◆ **Required action**
Read through the lines below and copy the ones holding the string "from".

◆ **Supplied records**
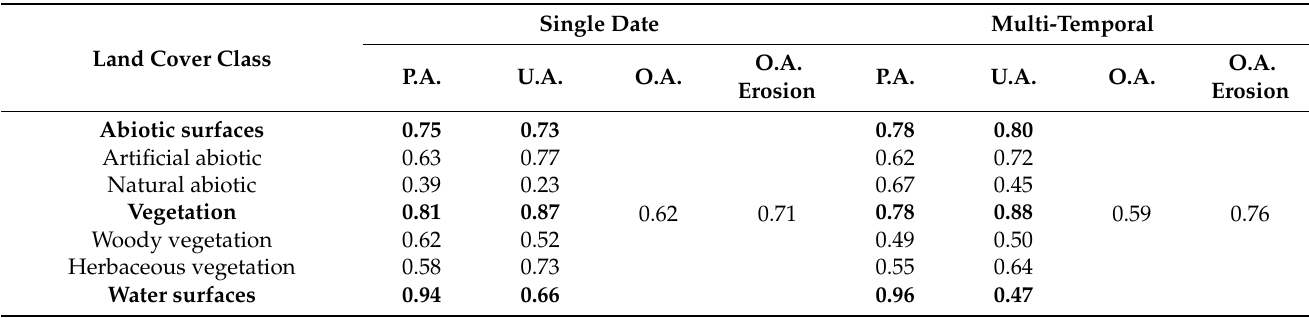
Figure 6. Single-date land cover map of Rome (LCR) produced by classifying the 10-band single-date Sentinel-2 data of July the 25 with the VGG16 algorithm. Table 5. Accuracy assessment of the LCR. The results in single dates refer to the classification based on the summer image of 25 July 2019. P.A. = Producer Accuracy, U.A. = User Accuracy, O.A. = Overall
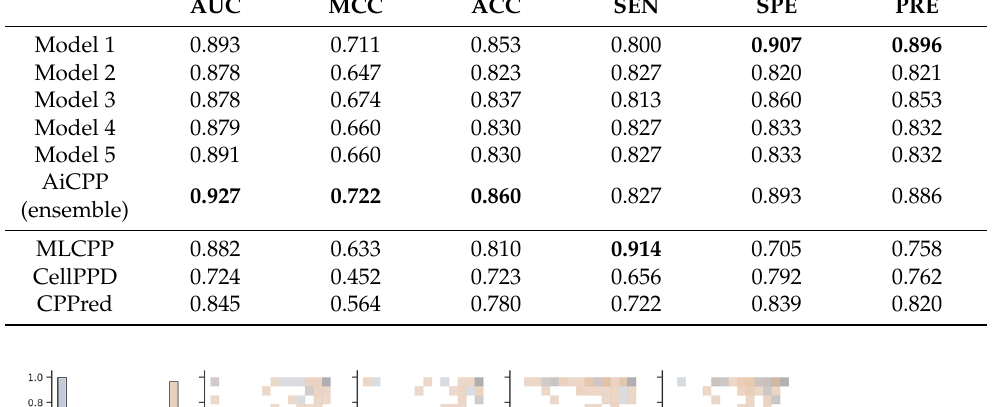
Table 3. Performance evaluation of the CPP predictors. The best performance metrics are in bold.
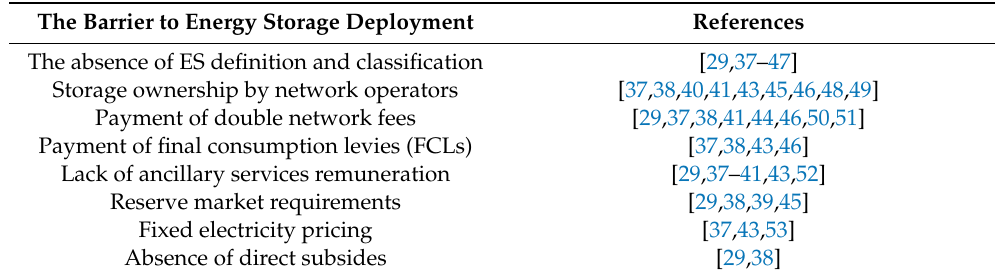
Table 1. The main regulatory and market barriers for Energy Storage deployment in the EU /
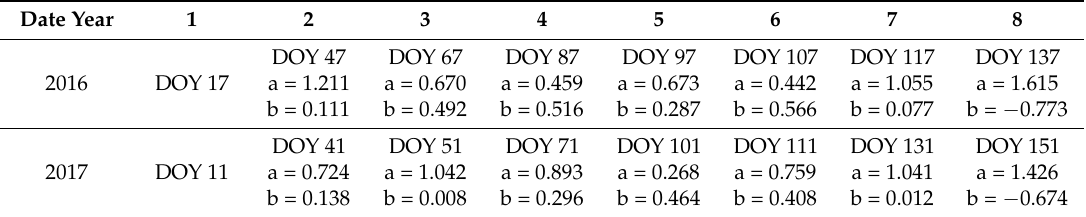
Table 3. Slope (a) and interception (b) deduced from the already produced linear equations.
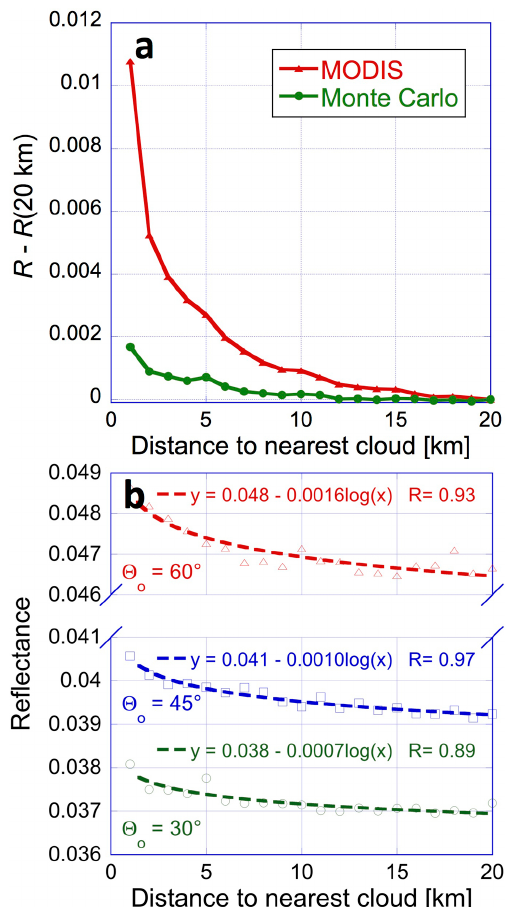
Fig. 5. (a) Comparison of 0.55µm mean reflectance enhancements observed by MODIS and simulated by a Monte Carlo model that considers the Rayleigh scattering component of 3-D radiative pro- cesses. Enhancements are defined as the difference from the mean value observed 20km away from clouds. The plot is based on all oceanic areas between 60 ◦ N and 60 ◦ S that MODIS observed along the CALIOP track between November 2006 and October 2007. (b) Subsets of the Monte Carlo simulation results in Panel a for three solar zenith angle ( 2 o ) values. Dashed lines show logarith- mic fits to the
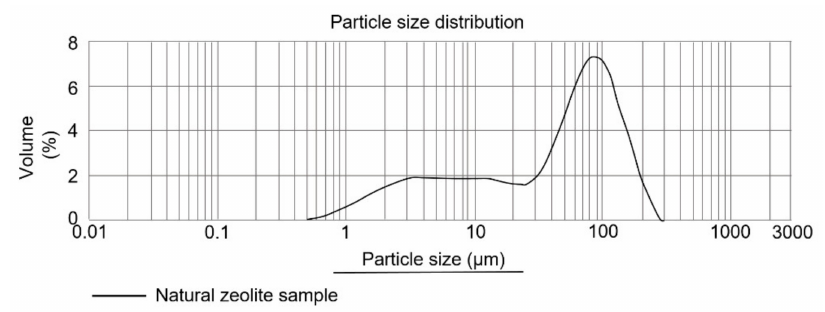
Figure 7. Particle size distribution vs. zeolite sample volume.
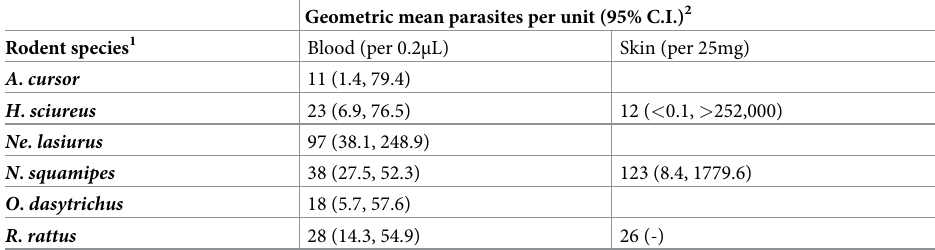
Table 3. Geometric number of L . (V) . braziliensis parasites in rodent clinical samples estimated by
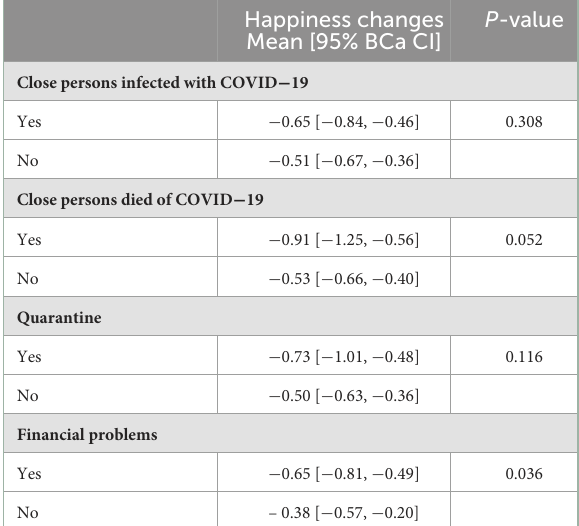
TABLE 3 Associations between participants’ characteristics and changes in perceived family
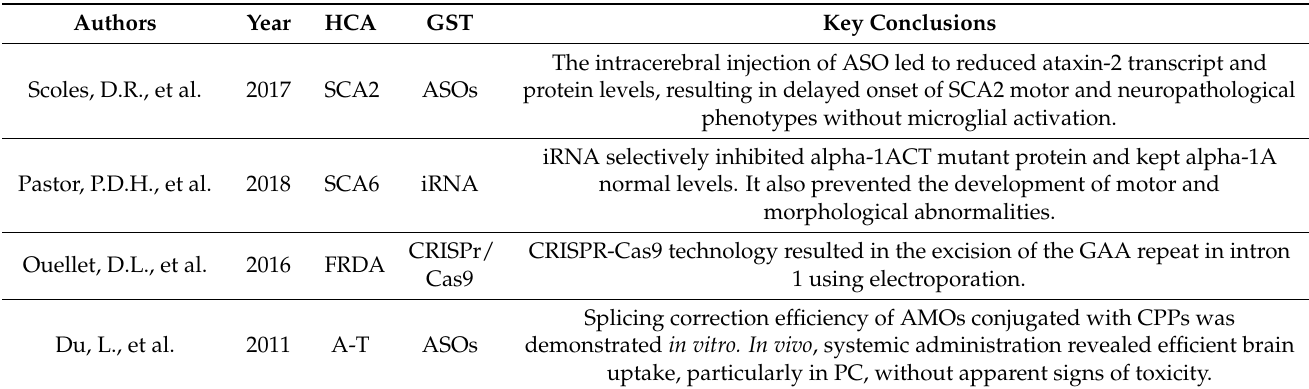
Table 4. Key conclusions from data extraction sheet—other SCAs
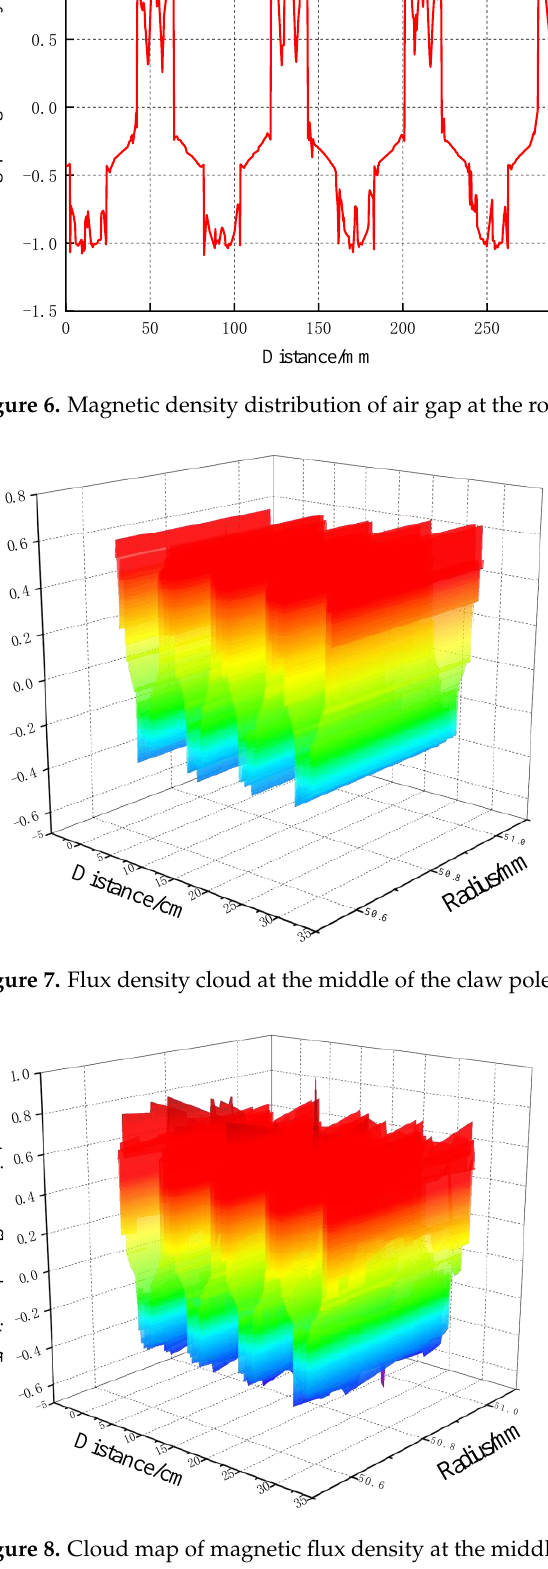
Figure 8. Cloud map of magnetic flux density at the middle of the air gap.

◆ **Output of the task**
Table 3. Slope (a) and interception (b) deduced from the already produced linear equations.
Fig. 5. (a) Comparison of 0.55µm mean reflectance enhancements observed by MODIS and simulated by a Monte Carlo model that considers the Rayleigh scattering component of 3-D radiative pro- cesses. Enhancements are defined as the difference from the mean value observed 20km away from clouds. The plot is based on all oceanic areas between 60 ◦ N and 60 ◦ S that MODIS observed along the CALIOP track between November 2006 and October 2007. (b) Subsets of the Monte Carlo simulation results in Panel a for three solar zenith angle ( 2 o ) values. Dashed lines show logarith- mic fits to the
Table 4. Key conclusions from data extraction sheet—other SCAs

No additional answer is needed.